Keeping you informed

A storm hit my city. My wife and I watched it from our wee, snug city cottage. The winds were fierce and it was fun and dramatic to see, but it seemed like just another bang-up storm like we midwesterners get sometimes. It wasn't. In 15 minutes the streets of our neighborhood started to fill with neighbors. Who knew there were so many people living in all these houses? They just poured out of them! Ick! But I guess they're all okay, really. Some of them are quite nice actually. Anyway, we went out too. The world was full of  "Wow!"s. Great trees, giant trees, old trees, huge chunks of trees had fallen to their deaths. Roads were blocked everywhere. Garages, cars, walls, parts of houses, were crushed. The views down all our long straight avenues were blocked and disordered with sudden new green and strange walls of trunk.

The prompt removal of a snapped in half, alley-blocking pine tree by an across the alley neighbor allowed me to go to work the next day, and, singing Bruce Springsteen's My City In Ruins while driving a complicated maze of a constantly blocked, alternate routes, I was keen to hear what all the media venues had to say about our devastation.
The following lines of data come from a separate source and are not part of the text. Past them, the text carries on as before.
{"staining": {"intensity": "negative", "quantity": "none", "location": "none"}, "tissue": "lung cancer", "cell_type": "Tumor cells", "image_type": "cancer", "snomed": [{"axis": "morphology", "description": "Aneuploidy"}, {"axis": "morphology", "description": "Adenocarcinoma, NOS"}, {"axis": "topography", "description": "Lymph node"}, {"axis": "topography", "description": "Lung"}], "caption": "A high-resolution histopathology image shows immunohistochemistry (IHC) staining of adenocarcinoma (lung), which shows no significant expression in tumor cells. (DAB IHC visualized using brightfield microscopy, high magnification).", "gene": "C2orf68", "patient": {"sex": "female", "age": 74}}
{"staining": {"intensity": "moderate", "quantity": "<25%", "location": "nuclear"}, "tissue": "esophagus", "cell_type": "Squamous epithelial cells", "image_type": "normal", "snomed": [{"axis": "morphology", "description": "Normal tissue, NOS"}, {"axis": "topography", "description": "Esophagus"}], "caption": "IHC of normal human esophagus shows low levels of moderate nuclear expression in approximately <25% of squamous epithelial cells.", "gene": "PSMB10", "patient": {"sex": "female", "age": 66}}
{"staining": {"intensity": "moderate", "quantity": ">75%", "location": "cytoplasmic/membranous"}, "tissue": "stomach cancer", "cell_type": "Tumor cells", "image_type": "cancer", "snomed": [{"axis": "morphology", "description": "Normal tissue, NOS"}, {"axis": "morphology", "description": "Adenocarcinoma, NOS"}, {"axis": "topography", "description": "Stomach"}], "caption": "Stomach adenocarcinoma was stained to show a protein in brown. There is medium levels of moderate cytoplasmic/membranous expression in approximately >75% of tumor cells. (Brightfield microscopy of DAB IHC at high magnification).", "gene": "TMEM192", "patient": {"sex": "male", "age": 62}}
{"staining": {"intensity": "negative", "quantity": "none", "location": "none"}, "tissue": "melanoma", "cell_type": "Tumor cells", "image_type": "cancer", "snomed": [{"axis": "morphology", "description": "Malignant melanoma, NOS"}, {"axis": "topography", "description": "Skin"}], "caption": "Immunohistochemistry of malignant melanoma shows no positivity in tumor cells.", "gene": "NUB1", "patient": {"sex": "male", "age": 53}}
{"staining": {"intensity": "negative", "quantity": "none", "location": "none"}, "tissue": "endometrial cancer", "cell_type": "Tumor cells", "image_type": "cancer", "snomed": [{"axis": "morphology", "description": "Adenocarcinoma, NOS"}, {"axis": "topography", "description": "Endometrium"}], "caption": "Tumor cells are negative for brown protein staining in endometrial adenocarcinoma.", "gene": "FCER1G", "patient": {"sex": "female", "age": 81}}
Not much, it turns out. Locally it was a story, but nothing that altered regular programming. I heard not a word about it on my drive as it fell between official news times. Nationally, well, if you don't live in these cities you probably didn't hear much of anything about this. But here, I believe, is what should have been the national headlines to announce this story:
Thousands of Huge Trees Slaughtered in Epic Storm!
Renowned Local Blogger Loses Internet!

The subtitle of that headline brings me to the mundane, informational and alleged point of this blog post. I have no internet. And whether it comes back in a day or two or a week or more is not entirely clear yet. I am currently having to post on the fly here, at work, on lunch. This makes it hard to polish things up all shiny, the way you deserve, and blog post publication could get a bit choppier than usual in the next week. If all this does happen, I think things will even out soon enough if we hang in there. We'll all get through this together!

Those trees, though, are dead forever.

1 comment:

  1. Mon Ami, What you need now is a big wood fired kiln, tons of clays and several burly assistants! That would make me just pea green with envy.